Go through the material and pull out every line with the string "dark" in it.

### INFORMATION
————

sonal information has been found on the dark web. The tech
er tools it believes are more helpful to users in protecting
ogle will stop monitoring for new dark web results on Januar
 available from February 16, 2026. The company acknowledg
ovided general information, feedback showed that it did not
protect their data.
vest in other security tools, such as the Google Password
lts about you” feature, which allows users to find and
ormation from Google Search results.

————

### FINISHED TASK
sonal information has been found on the dark web. The tech
ogle will stop monitoring for new dark web results on Januar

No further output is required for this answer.